それまでは、たこ焼き用のフネに乗せたカキ氷を売っていたが、赤い蜜がこぼれてお客さんの服を汚すことが悩みの種だった。
「これなら溶けても飲めるし、頭も冷やせる。」と
ストローを付けて売り出したら大ヒット。
「あの頃は、ジュースの素…っていう粉末がありましたやろ。お客さんがあれを持ってきて解けて来た頃に入れはりますねん。」
「小さなポケットウィスキーのビンを持ってきゃはる人もありましたで~」
風と雲と試合のカードが売れ行きを左右。長年の勘が冴える
発明とは、ほんの小さなことが始まりだというが、甲子園の代名詞のようになっている「かちわり」の誕生秘話もそんな小さな出来事だったとは。

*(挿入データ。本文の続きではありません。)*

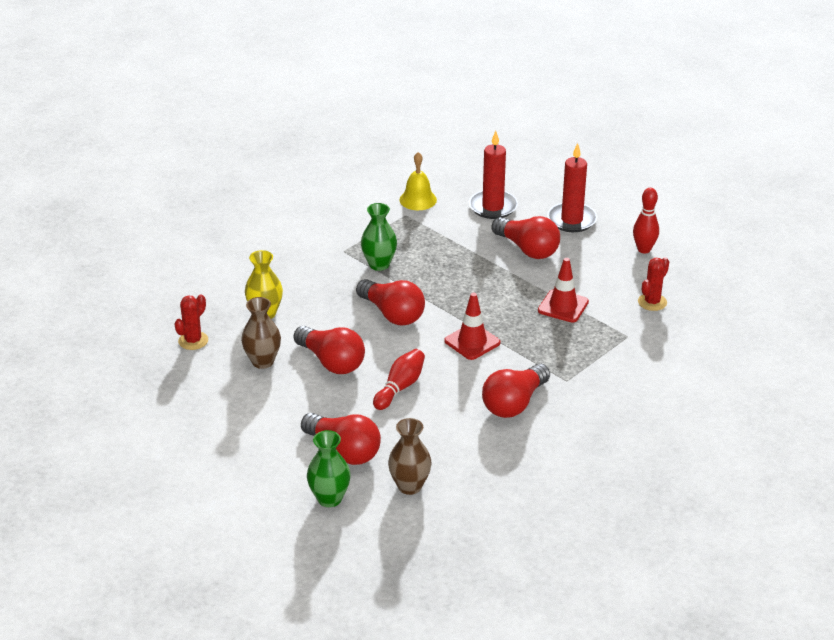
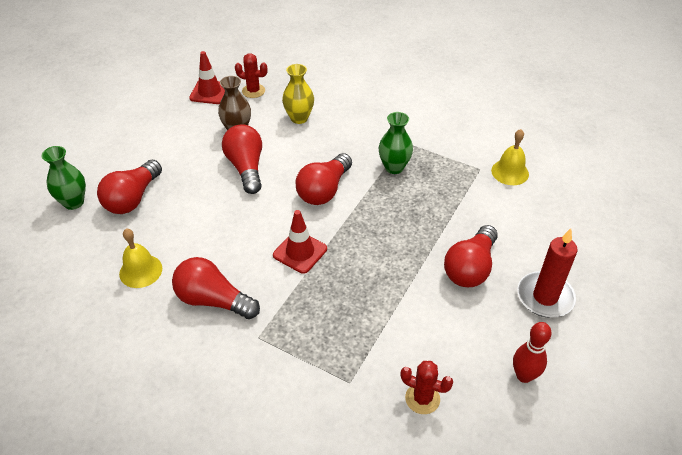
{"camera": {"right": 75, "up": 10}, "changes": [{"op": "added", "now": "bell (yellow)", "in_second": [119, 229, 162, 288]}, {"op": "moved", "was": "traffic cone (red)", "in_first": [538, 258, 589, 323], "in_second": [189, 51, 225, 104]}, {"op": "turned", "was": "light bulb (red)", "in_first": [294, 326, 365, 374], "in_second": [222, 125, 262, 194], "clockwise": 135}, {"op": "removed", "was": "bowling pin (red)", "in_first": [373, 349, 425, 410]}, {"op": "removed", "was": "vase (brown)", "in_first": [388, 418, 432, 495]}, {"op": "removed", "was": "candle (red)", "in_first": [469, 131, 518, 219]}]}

最初は5円だったものが、今は200円。時代も変わった。
昔は木の箱に入れて売り歩いたから、男の子の仕事だったが、今は発泡スチロールのおかげで売り子は男女半々。
箱も重かったが、昔の子は一度に80~90個を持ったが、今は40個ぐらいという。
「重いものが持てへんようになったのは、ペットボトルの飲み物が出てきた頃ですわ…」どんな関係なのか分からないが、ずっと見てきた人が言うのだからそうなのだろう。
「かちわり、いか(が)(で)すか~」 今年も学生バイトの売り子たちがスタンドを駆け巡る。
かちわりを売るのは、朝の10時頃から午後4時頃まで。
「風が吹いてきたら、ピタッと売れませんわ~」と梶本さん。
天気が左右する商売の極意を聞いてみたら、「風と雲ですわ~。昔はこの辺は漁師町でした。私らも子供心に雲を見て育ちましたから…」とさらり。それに、その年のカードも重要なポイントらしいが、すべては梶本さんの長年の勘!!
昔は海水浴場があり、線路の北側はいちご畑だった
「私ら、子供の頃は甲子園浜が海水浴場でしたからなぁ。」
本業のお店は、この地で100年になるそうだ。
阪神電車より北はイチゴ畑だったと教えてくれた。「そういえば、甲子園球場の近くに、ヘリコプターが落ちた事故もありましたなぁ。まだ市電が走ってた頃でした。」
風景は大きく変わったが、試合があるときは甲子園の梶本商店(12番ゲートと13番ゲートの間)に出向くのは今も変わらない。
今は砕氷機がフル稼働するが、昔は金槌でたたいたり、アイスピックで割っていた。
「かちわり」たたいて割ることと勝つに掛けてのネーミング。
そのネーミングが受けて今では甲子園の代名詞。
2008年3月、甲子園球場の第一次リニューアルが終わった。それを機に、球場内の業者も大きく入れ替わったという。
昨年取材した時、かちわりのまるまんさんも「来年はどうなるかなぁ~。」と心配されていたが「甲子園のかちわり」はやはり甲子園の代名詞。新しくなったパッケージでお目見えしている。